Laura Montoya Upegui naquit le 26 mai 1874, à Jericó,
ville de Colombie. Jericó est
une municipalité colombienne située dans le département
d'Antioquia, dans la région du Sud-Ouest. Jericó
est aussi connu sous le nom
d'Athènes du Sud-Ouest, compte tenu de la culture de ses
habitants. Laura Montoya Upequi était la fille de
Juan de la Cruz Montoya et de Dolores Upequi. Seconde de
leurs trois enfants, Laura n'avait que deux ans
lorsque
son père, médecin et commerçant, fut assassiné en 1876,
pendant une des nombreuses guerres civiles qui, opposant
conservateurs et libéraux, ravagèrent la Colombie
pendant très longtemps. Il faut savoir, en effet, que
depuis la lutte pour l'indépendance au début du 19ème siècle
jusqu'à l'interminable conflit armé dont la guerre des
Mille Jours de 1899 à 1902, ou la période dite de la
Violencia de 1948 à 1960, la Colombie fut, pendant
deux siècles, le théâtre d'affrontements fratricides à
répétition.
Après la Guerre civile de 1876-1877, les biens de la
famille Montoya furent confisqués, et Laura, sa mère et
ses deux frères connurent une grande pauvreté. Laura fut
d'abord envoyée vivre chez sa grand'mère. Là, se sentant
délaissée et abandonnée, elle se réfugia dans la prière,
la méditation de l'Écriture sainte et l'Eucharistie.
Toutefois, à force de travail et de volonté, Laura
parvint à acquérir les bases nécessaires pour devenir
institutrice.
Quand elle eut 16 ans, la mère de Laura lui demanda de
contribuer à faire vivre la famille en devenant
institutrice. Laura enseigna d'abord dans plusieurs
écoles du département d'Antioquia, tout en se dépensant
sans compter pour faire connaître l'Évangile et le
catéchisme. Malgré les faiblesses de son éducation
autodidacte, elle fut admise à l'École normale
d'instituteurs de Medellin, la capitale d'Antioquia.
Pourtant, Laura, se sentait appelée à la vie religieuse,
et elle avait pensé devenir carmélite. Mais, sa
profession de maîtresse d'école la mettait en contact
avec de nombreuses populations notamment indiennes.
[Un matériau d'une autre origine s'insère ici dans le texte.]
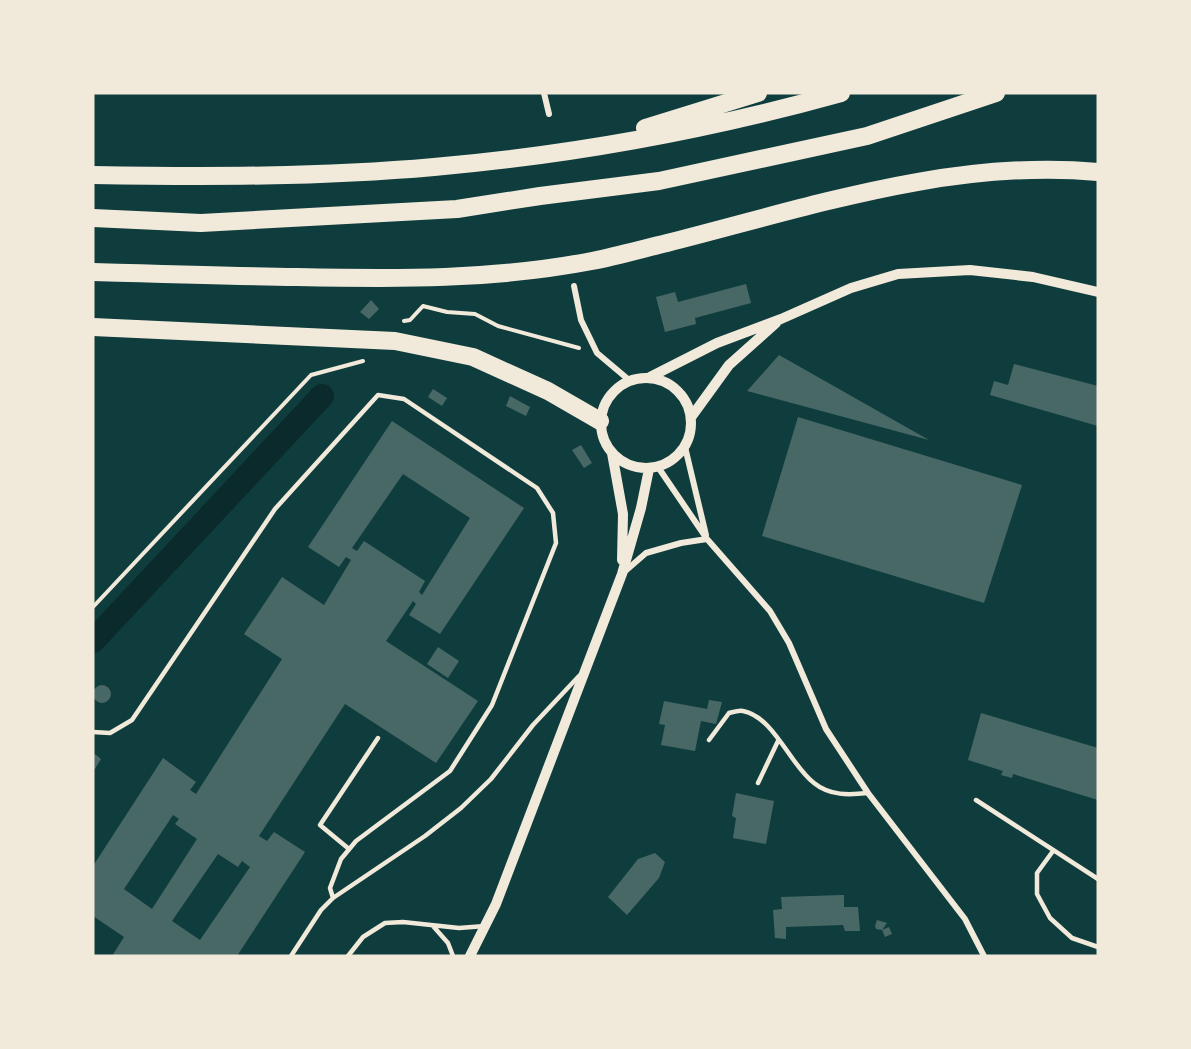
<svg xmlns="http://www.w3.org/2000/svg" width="1191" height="1049" font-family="Raleway,sans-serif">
	<rect width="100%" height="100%" fill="#0f3d3e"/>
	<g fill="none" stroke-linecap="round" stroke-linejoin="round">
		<!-- canal -->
		<path stroke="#0a2a2b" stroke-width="24" d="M93,641L322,396"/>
	</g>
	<!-- building -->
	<path fill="#486865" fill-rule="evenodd" d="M746,284L751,303L695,318L696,324L665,332L656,297L675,292L678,302Z
		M371,300L379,309L369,319L360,312Z
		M779,355L929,440L747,391Z
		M1014,364L1098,386V426L990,395L994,381L1008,385Z
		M433,389L447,398L442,406L428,397Z
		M510,396L530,407L526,416L506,406Z
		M798,417L1022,485L984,603L762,536Z
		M392,421L524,508L440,634L409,615L416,604L413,601L386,641L478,701L436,763L345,704L259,836L267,841L274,832L305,852L237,956H112L124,937L93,916V866L163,758L196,782L190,790L196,794L282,659L244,634L282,577L324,605L351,560L346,557L339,567L308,547ZM403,474L470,518L422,595L419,592L425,581L364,541L357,551L352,548ZM173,815L179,819L175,824L197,839L152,909L124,889ZM218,854L238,867L242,861L250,867L200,940L172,921Z
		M581,445L592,463L584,468L572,450Z
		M438,647L459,661L448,678L427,664Z
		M93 694a9 9 0 1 1 18 0a9 9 0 1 1-18 0Z
		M709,700L722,702L716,724L701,721L695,751L661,745L665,725L659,724L664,701L707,709Z
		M981,713L1098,748V800L1013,774L1012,778L1001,775L1003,771L968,760Z
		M95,754L101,759L93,772V757Z
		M736,793L774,801L766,844L733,838L736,818L732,816Z
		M655,853L665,862L659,878L627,915L608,897L638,859Z
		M842,895H844V907H858L860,931H845L843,925L786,927V939L775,938L773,910L782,909L781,897Z
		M877,920L887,923L882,930L876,929L875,926Z
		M889,927L892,934L885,937L882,930Z"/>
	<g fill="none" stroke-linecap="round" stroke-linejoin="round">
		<!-- path -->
		<path stroke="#f1e9da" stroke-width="4" d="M404,321L410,320L423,306L447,312L475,314L498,326L579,348
			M93,607L311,375L363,361"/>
		<!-- service -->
		<path stroke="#f1e9da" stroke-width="4.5" d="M93,732L110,733L132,720L275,509L378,395L404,399L537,488L553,513L556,543L492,705L450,771L356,841L341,859L330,888L333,898
			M709,740L729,713C733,712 739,710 743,711C774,717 790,765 814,783C830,796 849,795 868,793
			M758,783L778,741
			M976,800L1098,879
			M349,849L320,825L378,738
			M1053,851L1037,873V894L1050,918L1072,938L1098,947
			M433,926L448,943L453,956
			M291,956L321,910L333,898L425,836L461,808L491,779L533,725L579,676
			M348,956L363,937L385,923L403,922L459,928L485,926"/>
		<!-- minor -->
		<path stroke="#f1e9da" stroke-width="6" d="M544,93L549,114
			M574,286L581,320L597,353L629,380
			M685,447L706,535
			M658,467L707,539L770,611L789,643L826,729L868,793L965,919L984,956
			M623,573L646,553L681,543L707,539"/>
		<!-- tertiary -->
		<path stroke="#f1e9da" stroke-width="10" d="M650,377L717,343L781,319L851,288L898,274L970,270L1033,277L1098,292
			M601 423a45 45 0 1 1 90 0a45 45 0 1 1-90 0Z
			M692,416L729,365L776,323
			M612,453L623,514L622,560
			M470,956L496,904L622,574L641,508L649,469"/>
		<!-- motorway -->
		<path stroke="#f1e9da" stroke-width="18" d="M645,128L758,93
			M93,175C206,177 321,177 434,167C571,155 708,130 841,93
			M93,218L201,223L457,209L540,196L659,181L867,136L996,93
			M93,272C161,274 229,276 297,277C398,279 493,280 592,261C617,256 642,249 667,243C806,208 953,158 1098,172
			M93,327L395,341L473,357L548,391L600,421"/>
	</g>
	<!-- border -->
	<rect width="1191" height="1049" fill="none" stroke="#f1e9da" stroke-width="189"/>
</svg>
Et
bientôt, elle comprit qu'elle devait se mettre au
service de ceux que la société colombienne considérait
avec le plus grand des mépris: les Indiens des forêts.
Mais comment faire?
Oui,
comment faire, car la majorité des gens jugeait ces
"féroces sauvages
comme étant la lie de la société,
justes bons à être
civilisés",
c’est-à-dire exploités, quand ils n'étaient pas réfugiés
dans la forêt et les montagnes que Laura se proposait de
parcourir pour les instruire et les évangéliser. Et
cela, même la plupart des prêtres y avaient renoncé.
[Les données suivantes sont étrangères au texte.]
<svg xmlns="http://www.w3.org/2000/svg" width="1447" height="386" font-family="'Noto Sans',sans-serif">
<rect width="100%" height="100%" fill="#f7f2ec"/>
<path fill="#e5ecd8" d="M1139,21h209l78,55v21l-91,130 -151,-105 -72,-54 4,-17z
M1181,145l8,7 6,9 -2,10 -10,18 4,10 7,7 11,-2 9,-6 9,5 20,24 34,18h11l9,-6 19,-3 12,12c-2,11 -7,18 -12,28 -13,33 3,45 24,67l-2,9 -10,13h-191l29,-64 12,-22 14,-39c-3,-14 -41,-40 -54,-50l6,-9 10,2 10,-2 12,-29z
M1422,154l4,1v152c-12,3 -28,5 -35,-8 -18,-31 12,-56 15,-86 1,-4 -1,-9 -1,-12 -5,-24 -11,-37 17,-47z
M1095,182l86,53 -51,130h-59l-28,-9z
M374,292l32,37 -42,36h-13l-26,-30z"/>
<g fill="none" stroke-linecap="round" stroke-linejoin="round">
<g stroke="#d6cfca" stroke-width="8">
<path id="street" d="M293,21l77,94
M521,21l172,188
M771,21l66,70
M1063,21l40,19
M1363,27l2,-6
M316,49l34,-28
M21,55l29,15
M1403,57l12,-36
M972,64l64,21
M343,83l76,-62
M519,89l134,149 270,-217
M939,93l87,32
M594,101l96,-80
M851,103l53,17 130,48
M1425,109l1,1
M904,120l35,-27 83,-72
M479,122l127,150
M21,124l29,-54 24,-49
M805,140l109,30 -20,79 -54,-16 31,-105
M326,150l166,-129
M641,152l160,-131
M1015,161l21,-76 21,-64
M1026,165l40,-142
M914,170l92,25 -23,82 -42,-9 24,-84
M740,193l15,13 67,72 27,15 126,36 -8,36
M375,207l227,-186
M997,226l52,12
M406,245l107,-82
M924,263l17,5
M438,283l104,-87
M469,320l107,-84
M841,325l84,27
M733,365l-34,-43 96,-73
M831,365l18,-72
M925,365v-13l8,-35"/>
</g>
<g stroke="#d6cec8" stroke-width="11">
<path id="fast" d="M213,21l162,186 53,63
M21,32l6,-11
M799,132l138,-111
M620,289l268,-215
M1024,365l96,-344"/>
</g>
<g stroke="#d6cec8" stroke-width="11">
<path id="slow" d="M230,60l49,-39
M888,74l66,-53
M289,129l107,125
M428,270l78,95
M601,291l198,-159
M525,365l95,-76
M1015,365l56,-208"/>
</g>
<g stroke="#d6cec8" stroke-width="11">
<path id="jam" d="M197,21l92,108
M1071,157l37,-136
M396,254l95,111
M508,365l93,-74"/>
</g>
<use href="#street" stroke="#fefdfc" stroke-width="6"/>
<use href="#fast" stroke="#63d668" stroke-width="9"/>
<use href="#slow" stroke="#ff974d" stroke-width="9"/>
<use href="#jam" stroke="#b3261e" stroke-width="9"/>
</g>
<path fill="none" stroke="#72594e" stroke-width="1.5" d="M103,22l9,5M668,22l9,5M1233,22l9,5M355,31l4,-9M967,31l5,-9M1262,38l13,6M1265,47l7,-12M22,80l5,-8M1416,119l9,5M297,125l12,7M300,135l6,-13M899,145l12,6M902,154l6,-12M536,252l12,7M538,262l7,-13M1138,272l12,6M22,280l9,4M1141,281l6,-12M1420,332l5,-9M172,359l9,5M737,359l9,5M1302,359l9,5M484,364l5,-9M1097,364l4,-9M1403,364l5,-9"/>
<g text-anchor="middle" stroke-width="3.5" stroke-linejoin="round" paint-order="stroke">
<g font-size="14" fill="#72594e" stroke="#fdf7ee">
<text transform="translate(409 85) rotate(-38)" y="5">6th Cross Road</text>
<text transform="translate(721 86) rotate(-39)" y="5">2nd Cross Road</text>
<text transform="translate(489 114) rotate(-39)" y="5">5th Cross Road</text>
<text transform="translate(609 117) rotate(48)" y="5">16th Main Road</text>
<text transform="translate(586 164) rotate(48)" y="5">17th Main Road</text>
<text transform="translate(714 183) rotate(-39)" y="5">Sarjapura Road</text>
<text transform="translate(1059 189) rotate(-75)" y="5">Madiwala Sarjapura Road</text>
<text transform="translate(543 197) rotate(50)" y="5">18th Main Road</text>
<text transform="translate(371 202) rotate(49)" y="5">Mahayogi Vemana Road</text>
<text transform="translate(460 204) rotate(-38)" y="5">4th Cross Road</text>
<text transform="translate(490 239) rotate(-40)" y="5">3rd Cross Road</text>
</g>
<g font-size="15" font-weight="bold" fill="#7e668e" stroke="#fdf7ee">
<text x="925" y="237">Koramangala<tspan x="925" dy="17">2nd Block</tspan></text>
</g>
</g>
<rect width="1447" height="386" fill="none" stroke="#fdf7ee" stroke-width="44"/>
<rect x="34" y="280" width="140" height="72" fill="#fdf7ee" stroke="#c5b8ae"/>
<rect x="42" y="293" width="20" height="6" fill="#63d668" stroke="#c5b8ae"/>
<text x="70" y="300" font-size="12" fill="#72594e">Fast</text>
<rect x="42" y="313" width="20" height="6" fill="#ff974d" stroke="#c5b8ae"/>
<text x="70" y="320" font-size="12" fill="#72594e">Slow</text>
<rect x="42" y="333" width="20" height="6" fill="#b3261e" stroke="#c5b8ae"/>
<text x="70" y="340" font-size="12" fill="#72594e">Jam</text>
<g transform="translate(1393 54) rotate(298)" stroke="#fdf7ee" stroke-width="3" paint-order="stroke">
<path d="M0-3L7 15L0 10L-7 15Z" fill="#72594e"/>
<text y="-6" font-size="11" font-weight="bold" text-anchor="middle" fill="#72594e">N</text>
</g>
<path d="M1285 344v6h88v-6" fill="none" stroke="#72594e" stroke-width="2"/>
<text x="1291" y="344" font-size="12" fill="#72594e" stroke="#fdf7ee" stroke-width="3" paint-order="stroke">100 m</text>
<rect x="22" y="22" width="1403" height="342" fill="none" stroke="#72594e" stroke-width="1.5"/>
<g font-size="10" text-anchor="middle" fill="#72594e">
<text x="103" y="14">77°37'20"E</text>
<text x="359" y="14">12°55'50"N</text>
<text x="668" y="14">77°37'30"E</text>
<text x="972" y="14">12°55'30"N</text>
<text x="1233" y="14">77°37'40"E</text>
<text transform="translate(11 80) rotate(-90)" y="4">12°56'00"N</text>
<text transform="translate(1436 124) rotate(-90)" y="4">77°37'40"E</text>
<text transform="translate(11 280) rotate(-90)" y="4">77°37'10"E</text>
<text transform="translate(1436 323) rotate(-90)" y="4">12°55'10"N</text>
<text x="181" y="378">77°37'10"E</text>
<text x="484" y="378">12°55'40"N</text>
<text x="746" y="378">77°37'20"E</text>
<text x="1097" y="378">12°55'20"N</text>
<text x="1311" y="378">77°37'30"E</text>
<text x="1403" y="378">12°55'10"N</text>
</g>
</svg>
Mais, en 1904, un ami prêtre fit découvrir à Laura la
situation des Indiens du Sud. Elle décida immédiatement
de se consacrer à leur éducation et à leur
évangélisation. Elle se tourna d'abord vers le président
colombien nouvellement élu, son compatriote de Medellin,
Carlos Restrepo, qui la reçut, et lui confia que son
propre père était un défenseur des Indiens, et il lui
promit son aide. Laura demanda alors aux Congrégations
Religieuses de l'aider, mais toutes lui répondirent que
leurs règles ne leur permettaient pas de sortir ainsi de
leurs maisons pour ces lieux trop pauvres et
inhospitaliers où Laura voulait les installer.
Laura
Montoya ne pouvait se résoudre à ce que des êtres
humains fussent privés de la Bonne Nouvelle de
Jésus-Christ. Aussi, désespérée, Laura écrivit-elle ses
difficultés au pape Pie X qui, quelques mois plus tard,
publia l’encyclique
Lacrimabili statu
concernant
"l’état
déplorable"
des Indiens, et demandant aux Évêques du continent
américain d’aider les opprimés… Après cet encouragement
pontifical, Laura Montoya s’adressa alors à l’Évêque
d’Antioquia qui accepta de financer son projet.
Âgée
de 40 ans, et soutenue par Mgr Maximiliano Crespo,
Évêque de Santa Fe de Antioquia, elle fonda ce qui
deviendra une famille religieuse "Les Missionnaires
de Marie Immaculée et de Sainte Catherine de Sienne",
œuvre religieuse très nouvelle, sans aucun lien avec ce
qui existait déjà en Colombie. En effet, le 5 mai 1914,
avec cinq compagnes, et sa mère Doloritas Upequi, Laura
institua le groupe des "Missionnaires catéchistes des
Indios". Ce petit groupe de femmes quitta Medellin
pour Dabeiba, localité des contreforts des Andes
colombiennes, située à l'est du département d'Antioquia.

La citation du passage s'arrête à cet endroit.